▸ **Instructions for the task**: Please copy everything in the records below from the line containing "Kvalifikace na Mistrovství" down to the line containing "ΠΑΤΗΤΗ ΤΣΙΜΕΝΤΟΚΟΝΙΑ", including both of those lines. Leave the pictures out of your copy.

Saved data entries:

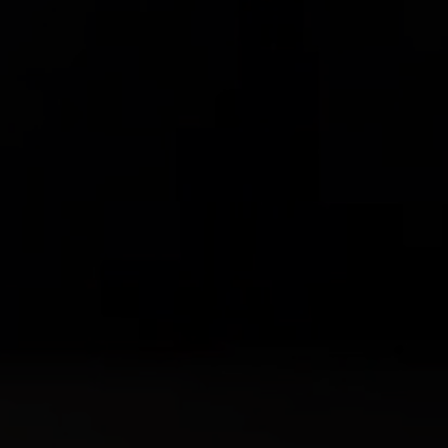
지속 가능성은 네팝 기업 거버넌스의 핵심입니다.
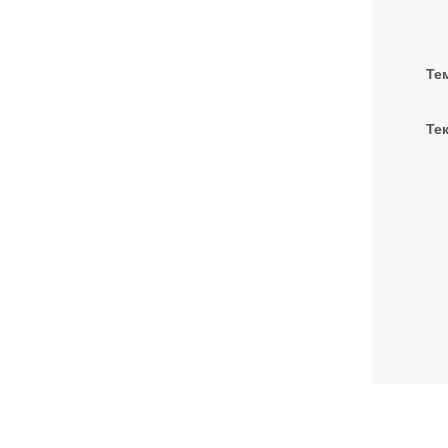
Те
Тек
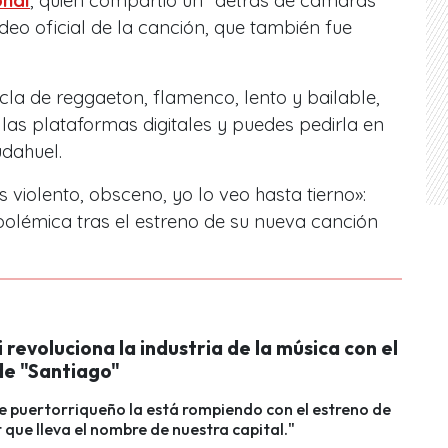
onal
, quien compartió un “detrás de cámaras”
deo oficial de la canción, que también fue
la de reggaeton, flamenco, lento y bailable,
 las plataformas digitales y puedes pedirla en
udahuel.
es violento, obsceno, yo lo veo hasta tierno»:
 polémica tras el estreno de su nueva canción
i revoluciona la industria de la música con el
de "Santiago"
e puertorriqueño la está rompiendo con el estreno de
t que lleva el nombre de nuestra capital."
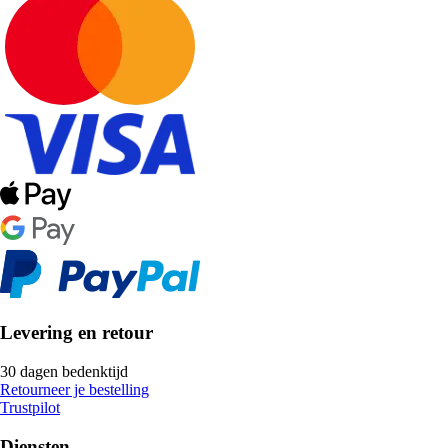
Levering en retour
30 dagen bedenktijd
Retourneer je bestelling
Trustpilot
Diensten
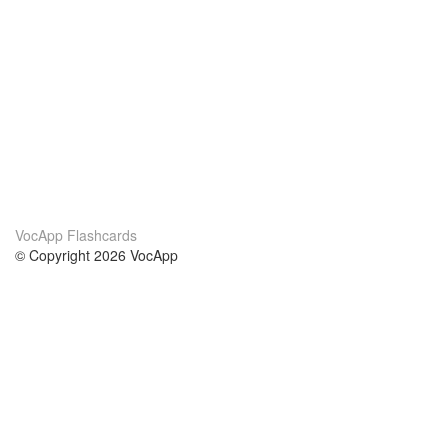
VocApp Flashcards
© Copyright 2026 VocApp
02-798 Mielczarskiego 8/58
Warsaw, Poland (EU)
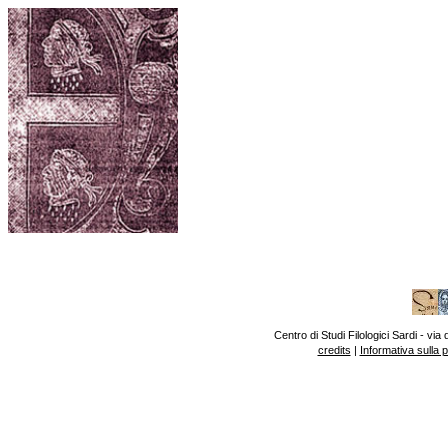
Centro di Studi Filologici Sardi - v
credits
|
Informativa sulla 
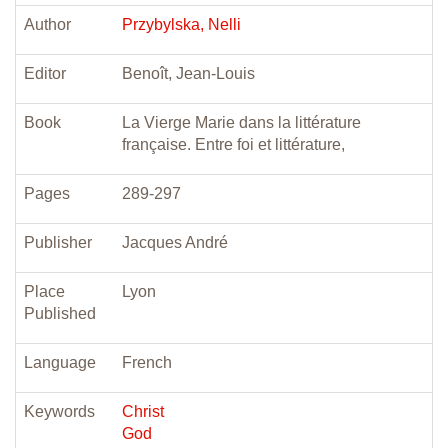
Author
Przybylska, Nelli
Editor
Benoît, Jean-Louis
Book
La Vierge Marie dans la littérature
française. Entre foi et littérature,
Pages
289-297
Publisher
Jacques André
Place
Lyon
Published
Language
French
Keywords
Christ
God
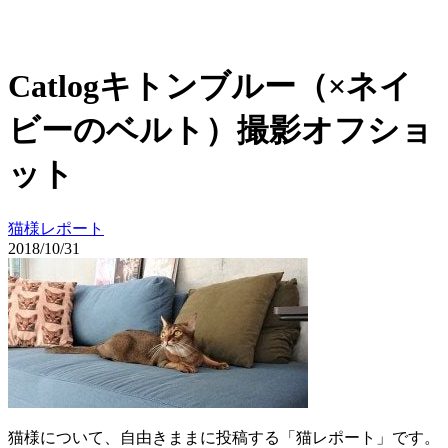
Catlogキトンブルー（×ネイ
ビーのベルト）撮影オフショ
ット
猫様レポート
2018/10/31
猫様について、自由きままに投稿する「猫レポート」です。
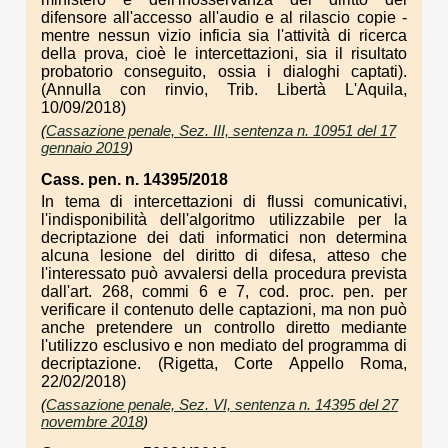
difensore all'accesso all'audio e al rilascio copie -
mentre nessun vizio inficia sia l'attività di ricerca
della prova, cioè le intercettazioni, sia il risultato
probatorio conseguito, ossia i dialoghi captati).
(Annulla con rinvio, Trib. Libertà L'Aquila,
10/09/2018)
(
Cassazione penale, Sez. III, sentenza n. 10951 del 17
gennaio 2019
)
Cass. pen. n. 14395/2018
In tema di intercettazioni di flussi comunicativi,
l'indisponibilità dell'algoritmo utilizzabile per la
decriptazione dei dati informatici non determina
alcuna lesione del diritto di difesa, atteso che
l'interessato può avvalersi della procedura prevista
dall'art. 268, commi 6 e 7, cod. proc. pen. per
verificare il contenuto delle captazioni, ma non può
anche pretendere un controllo diretto mediante
l'utilizzo esclusivo e non mediato del programma di
decriptazione. (Rigetta, Corte Appello Roma,
22/02/2018)
(
Cassazione penale, Sez. VI, sentenza n. 14395 del 27
novembre 2018
)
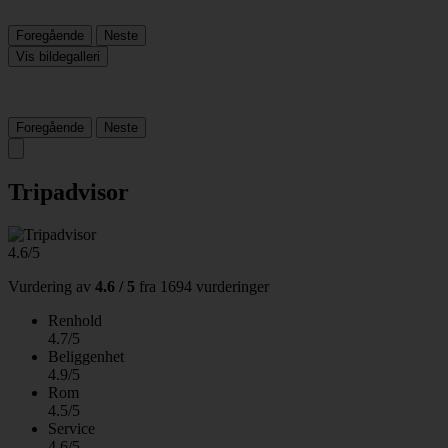
Foregående
Neste
Vis bildegalleri
Foregående
Neste
Tripadvisor
4.6/5
Vurdering av
4.6 / 5
fra
1694 vurderinger
Renhold
4.7/5
Beliggenhet
4.9/5
Rom
4.5/5
Service
4.6/5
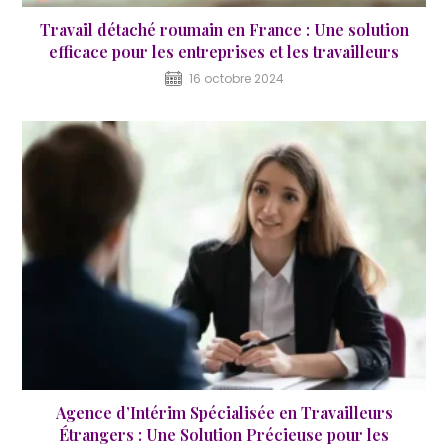
Travail détaché roumain en France : Une solution
efficace pour les entreprises et les travailleurs
16 octobre 2024
Agence d’Intérim Spécialisée en Travailleurs
Étrangers : Une Solution Précieuse pour les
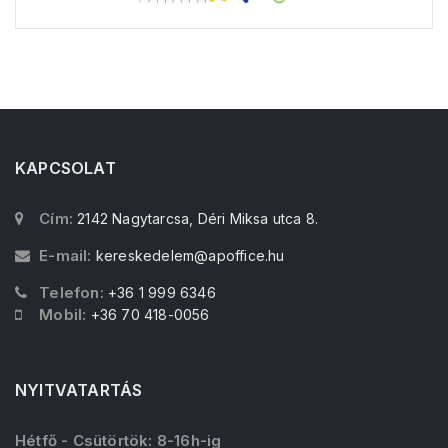
KAPCSOLAT
Cím:
2142 Nagytarcsa, Déri Miksa utca 8.
E-mail:
kereskedelem@apoffice.hu
Telefon:
+36 1 999 6346
Mobil:
+36 70 418-0056
NYITVATARTÁS
Hétfő - Csütörtök: 8-16h-ig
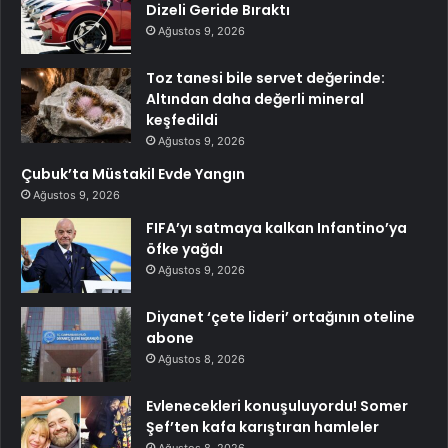
Dizeli Geride Bıraktı
Ağustos 9, 2026
Toz tanesi bile servet değerinde:
Altından daha değerli mineral
keşfedildi
Ağustos 9, 2026
Çubuk’ta Müstakil Evde Yangın
Ağustos 9, 2026
FIFA’yı satmaya kalkan Infantino’ya
öfke yağdı
Ağustos 9, 2026
Diyanet ‘çete lideri’ ortağının oteline
abone
Ağustos 8, 2026
Evlenecekleri konuşuluyordu! Somer
Şef’ten kafa karıştıran hamleler
Ağustos 8, 2026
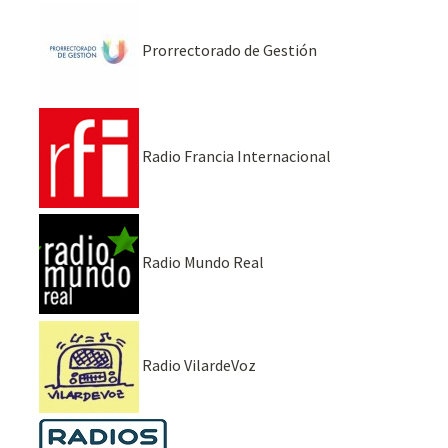
Prorrectorado de Gestión
Radio Francia Internacional
Radio Mundo Real
Radio VilardeVoz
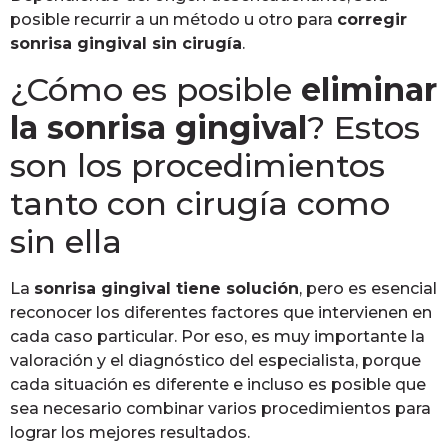
posible recurrir a un método u otro para
corregir
sonrisa gingival sin cirugía
.
¿Cómo es posible
eliminar
la sonrisa gingival
? Estos
son los procedimientos
tanto con cirugía como
sin ella
La
sonrisa gingival tiene solución
, pero es esencial
reconocer los diferentes factores que intervienen en
cada caso particular. Por eso, es muy importante la
valoración y el diagnóstico del especialista, porque
cada situación es diferente e incluso es posible que
sea necesario combinar varios procedimientos para
lograr los mejores resultados.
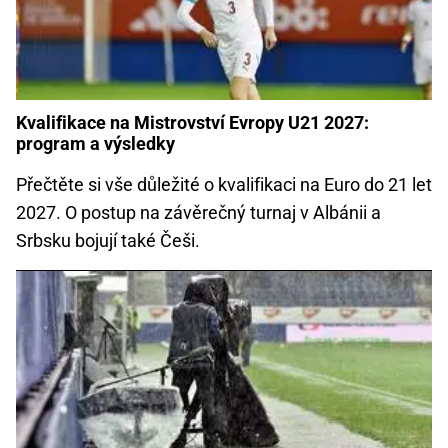
Kvalifikace na Mistrovství Evropy U21 2027:
program a výsledky
Přečtěte si vše důležité o kvalifikaci na Euro do 21 let
2027. O postup na závěrečný turnaj v Albánii a
Srbsku bojují také Češi.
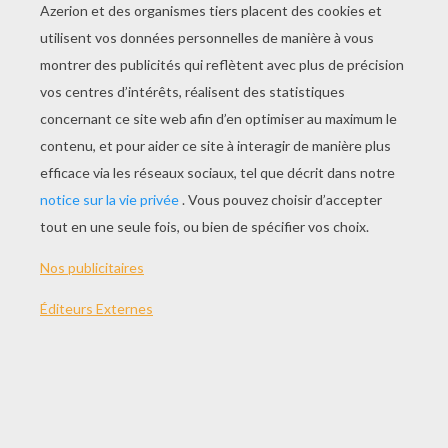
JOUER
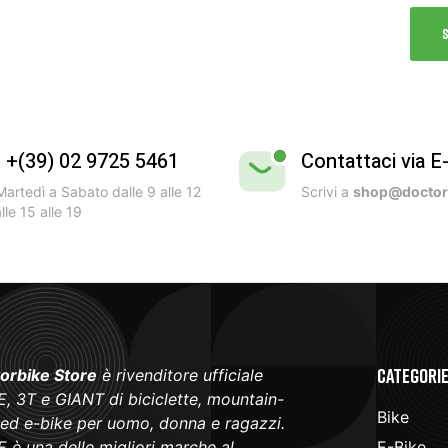
l +(39) 02 9725 5461
Contattaci via E
artedì a Sabato dalle 9 alle 12
Scrivi a
shop@doctorb
lle 15 alle 19
Categori
orbike Store
è rivenditore ufficiale
, 3T e GIANT di biciclette, mountain-
Bike
 ed e-bike per uomo, donna e ragazzi.
 è una delle migliori marche al
E-Bike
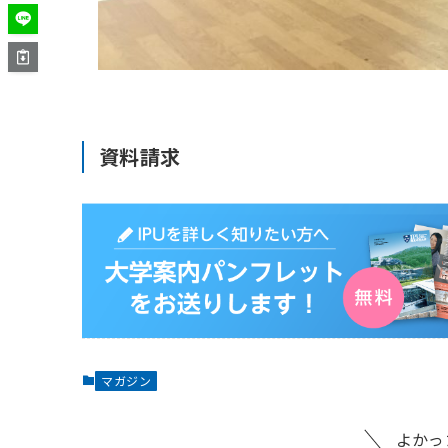
資料請求
マガジン
よかっ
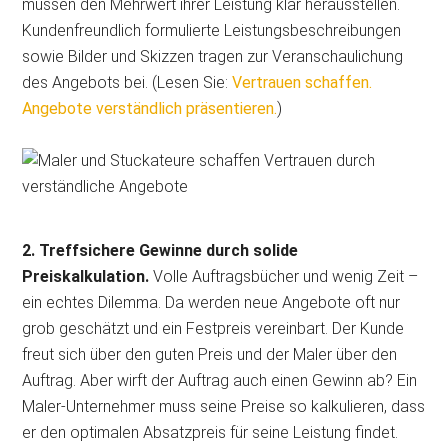
müssen den Mehrwert ihrer Leistung klar herausstellen.
Kundenfreundlich formulierte Leistungsbeschreibungen
sowie Bilder und Skizzen tragen zur Veranschaulichung
des Angebots bei. (Lesen Sie:
Vertrauen schaffen.
Angebote verständlich präsentieren.
)
2. Treffsichere Gewinne durch solide
Preiskalkulation.
Volle Auftragsbücher und wenig Zeit –
ein echtes Dilemma. Da werden neue Angebote oft nur
grob geschätzt und ein Festpreis vereinbart. Der Kunde
freut sich über den guten Preis und der Maler über den
Auftrag. Aber wirft der Auftrag auch einen Gewinn ab? Ein
Maler-Unternehmer muss seine Preise so kalkulieren, dass
er den optimalen Absatzpreis für seine Leistung findet.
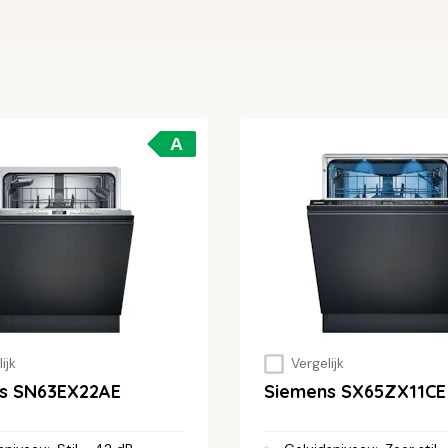
A
ijk
Vergelijk
s SN63EX22AE
Siemens SX65ZX11CE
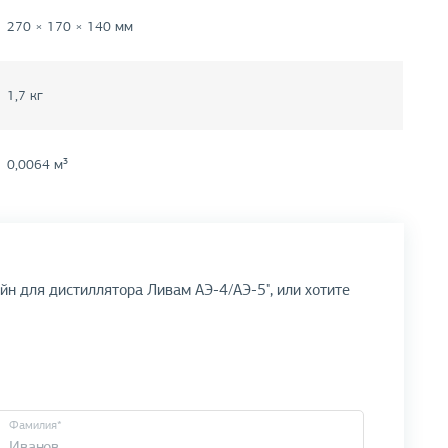
270 × 170 × 140 мм
1,7 кг
0,0064 м³
йн для дистиллятора Ливам АЭ-4/АЭ-5", или хотите
Фамилия*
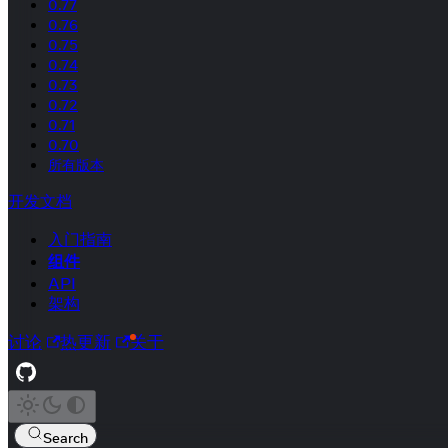
0.77
0.76
0.75
0.74
0.73
0.72
0.71
0.70
所有版本
开发文档
入门指南
组件
API
架构
讨论
热更新
关于
Search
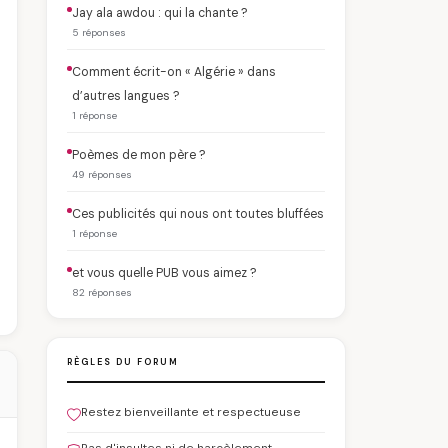
Jay ala awdou : qui la chante ?
5 réponses
Comment écrit-on « Algérie » dans
d’autres langues ?
1 réponse
Poèmes de mon père ?
49 réponses
Ces publicités qui nous ont toutes bluffées
1 réponse
et vous quelle PUB vous aimez ?
82 réponses
RÈGLES DU FORUM
Restez bienveillante et respectueuse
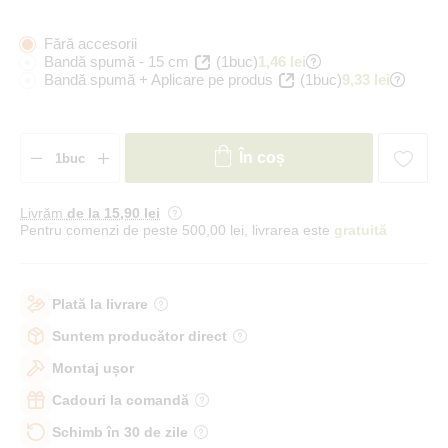
Fără accesorii
Bandă spumă - 15 cm
(1buc)
1,46 lei
Bandă spumă + Aplicare pe produs
(1buc)
9,33 lei
În coș
Livrăm
de la 15
,90 lei
Pentru comenzi de peste 500,00 lei, livrarea este
gratuită
Plată la livrare
Suntem producător direct
Montaj ușor
Cadouri la comandă
Schimb în 30 de zile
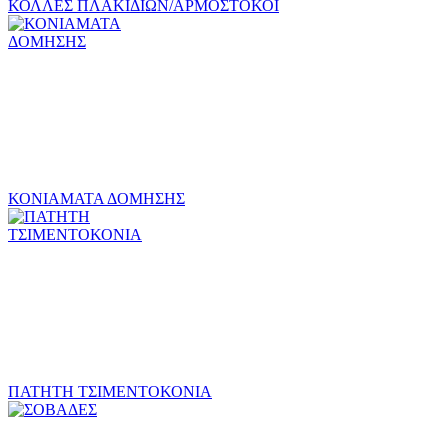
ΚΟΛΛΕΣ ΠΛΑΚΙΔΙΩΝ/ΑΡΜΟΣΤΟΚΟΙ
ΚΟΝΙΑΜΑΤΑ ΔΟΜΗΣΗΣ
ΠΑΤΗΤΗ ΤΣΙΜΕΝΤΟΚΟΝΙΑ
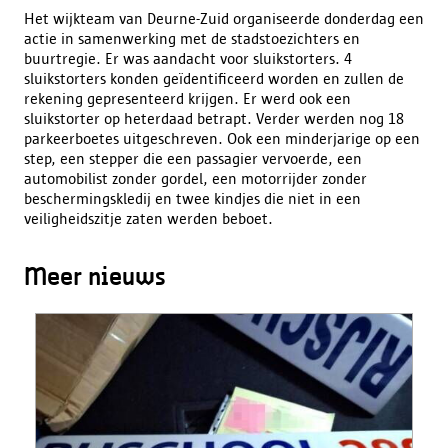
Het wijkteam van Deurne-Zuid organiseerde donderdag een
actie in samenwerking met de stadstoezichters en
buurtregie. Er was aandacht voor sluikstorters. 4
sluikstorters konden geïdentificeerd worden en zullen de
rekening gepresenteerd krijgen. Er werd ook een
sluikstorter op heterdaad betrapt. Verder werden nog 18
parkeerboetes uitgeschreven. Ook een minderjarige op een
step, een stepper die een passagier vervoerde, een
automobilist zonder gordel, een motorrijder zonder
beschermingskledij en twee kindjes die niet in een
veiligheidszitje zaten werden beboet.
Meer nieuws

▸ **Answer below**:
Kvalifikace na Mistrovství Evropy U21 2027:
program a výsledky
Přečtěte si vše důležité o kvalifikaci na Euro do 21 let
2027. O postup na závěrečný turnaj v Albánii a
Srbsku bojují také Češi.
JOUER
l +(39) 02 9725 5461
Contattaci via E
artedì a Sabato dalle 9 alle 12
Scrivi a
shop@doctorb
lle 15 alle 19
Categori
orbike Store
è rivenditore ufficiale
, 3T e GIANT di biciclette, mountain-
Bike
 ed e-bike per uomo, donna e ragazzi.
 è una delle migliori marche al
E-Bike
資料請求
マガジン
よかっ
müssen den Mehrwert ihrer Leistung klar herausstellen.
Kundenfreundlich formulierte Leistungsbeschreibungen
sowie Bilder und Skizzen tragen zur Veranschaulichung
des Angebots bei. (Lesen Sie:
Vertrauen schaffen.
Angebote verständlich präsentieren.
)
2. Treffsichere Gewinne durch solide
Preiskalkulation.
Volle Auftragsbücher und wenig Zeit –
ein echtes Dilemma. Da werden neue Angebote oft nur
grob geschätzt und ein Festpreis vereinbart. Der Kunde
freut sich über den guten Preis und der Maler über den
Auftrag. Aber wirft der Auftrag auch einen Gewinn ab? Ein
Maler-Unternehmer muss seine Preise so kalkulieren, dass
er den optimalen Absatzpreis für seine Leistung findet.
A
ijk
Vergelijk
s SN63EX22AE
Siemens SX65ZX11CE
270 × 170 × 140 мм
1,7 кг
0,0064 м³
йн для дистиллятора Ливам АЭ-4/АЭ-5", или хотите
Фамилия*
0.77
0.76
0.75
0.74
0.73
0.72
0.71
0.70
所有版本
开发文档
入门指南
组件
API
架构
讨论
热更新
关于
Search
Jay ala awdou : qui la chante ?
5 réponses
Comment écrit-on « Algérie » dans
d’autres langues ?
1 réponse
Poèmes de mon père ?
49 réponses
Ces publicités qui nous ont toutes bluffées
1 réponse
et vous quelle PUB vous aimez ?
82 réponses
RÈGLES DU FORUM
Restez bienveillante et respectueuse
Fără accesorii
Bandă spumă - 15 cm
(1buc)
1,46 lei
Bandă spumă + Aplicare pe produs
(1buc)
9,33 lei
În coș
Livrăm
de la 15
,90 lei
Pentru comenzi de peste 500,00 lei, livrarea este
gratuită
Plată la livrare
Suntem producător direct
Montaj ușor
Cadouri la comandă
Schimb în 30 de zile
ΚΟΛΛΕΣ ΠΛΑΚΙΔΙΩΝ/ΑΡΜΟΣΤΟΚΟΙ
ΚΟΝΙΑΜΑΤΑ ΔΟΜΗΣΗΣ
ΠΑΤΗΤΗ ΤΣΙΜΕΝΤΟΚΟΝΙΑ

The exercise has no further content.